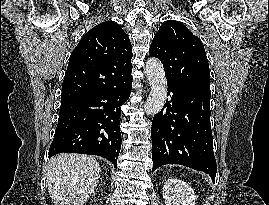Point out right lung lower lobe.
<instances>
[{
	"mask_svg": "<svg viewBox=\"0 0 269 205\" xmlns=\"http://www.w3.org/2000/svg\"><path fill=\"white\" fill-rule=\"evenodd\" d=\"M131 72L115 88L61 100L55 137L49 157L81 153L108 159L117 168L121 148V106L131 92Z\"/></svg>",
	"mask_w": 269,
	"mask_h": 205,
	"instance_id": "98d812e1",
	"label": "right lung lower lobe"
}]
</instances>
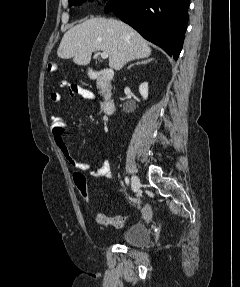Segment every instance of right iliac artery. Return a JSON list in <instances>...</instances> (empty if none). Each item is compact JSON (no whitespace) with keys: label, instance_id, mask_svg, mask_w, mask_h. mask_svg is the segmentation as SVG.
I'll return each instance as SVG.
<instances>
[{"label":"right iliac artery","instance_id":"obj_1","mask_svg":"<svg viewBox=\"0 0 240 287\" xmlns=\"http://www.w3.org/2000/svg\"><path fill=\"white\" fill-rule=\"evenodd\" d=\"M125 183H126L127 185H129V178H128V177L125 178Z\"/></svg>","mask_w":240,"mask_h":287}]
</instances>
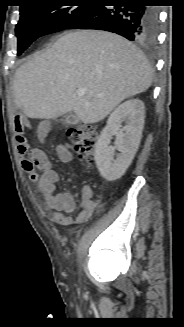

----

Exercise requirements: Rewrite the data with "Point out" changed to "Highlight", keeping everything else the same and leaving out the pictures.

Answer below:
Highlight right lung lower lobe.
<instances>
[{
	"mask_svg": "<svg viewBox=\"0 0 269 205\" xmlns=\"http://www.w3.org/2000/svg\"><path fill=\"white\" fill-rule=\"evenodd\" d=\"M131 72L115 88L61 100L55 137L49 157L81 153L108 159L117 168L121 148V106L131 92Z\"/></svg>",
	"mask_w": 269,
	"mask_h": 205,
	"instance_id": "98d812e1",
	"label": "right lung lower lobe"
}]
</instances>
Segment every instance of right iliac artery. Return a JSON list in <instances>...</instances> (empty if none). Each item is compact JSON (no whitespace) with keys: label, instance_id, mask_svg, mask_w, mask_h. mask_svg is the segmentation as SVG.
I'll return each instance as SVG.
<instances>
[{"label":"right iliac artery","instance_id":"obj_1","mask_svg":"<svg viewBox=\"0 0 240 287\" xmlns=\"http://www.w3.org/2000/svg\"><path fill=\"white\" fill-rule=\"evenodd\" d=\"M125 183H126L127 185H129V178H128V177L125 178Z\"/></svg>","mask_w":240,"mask_h":287}]
</instances>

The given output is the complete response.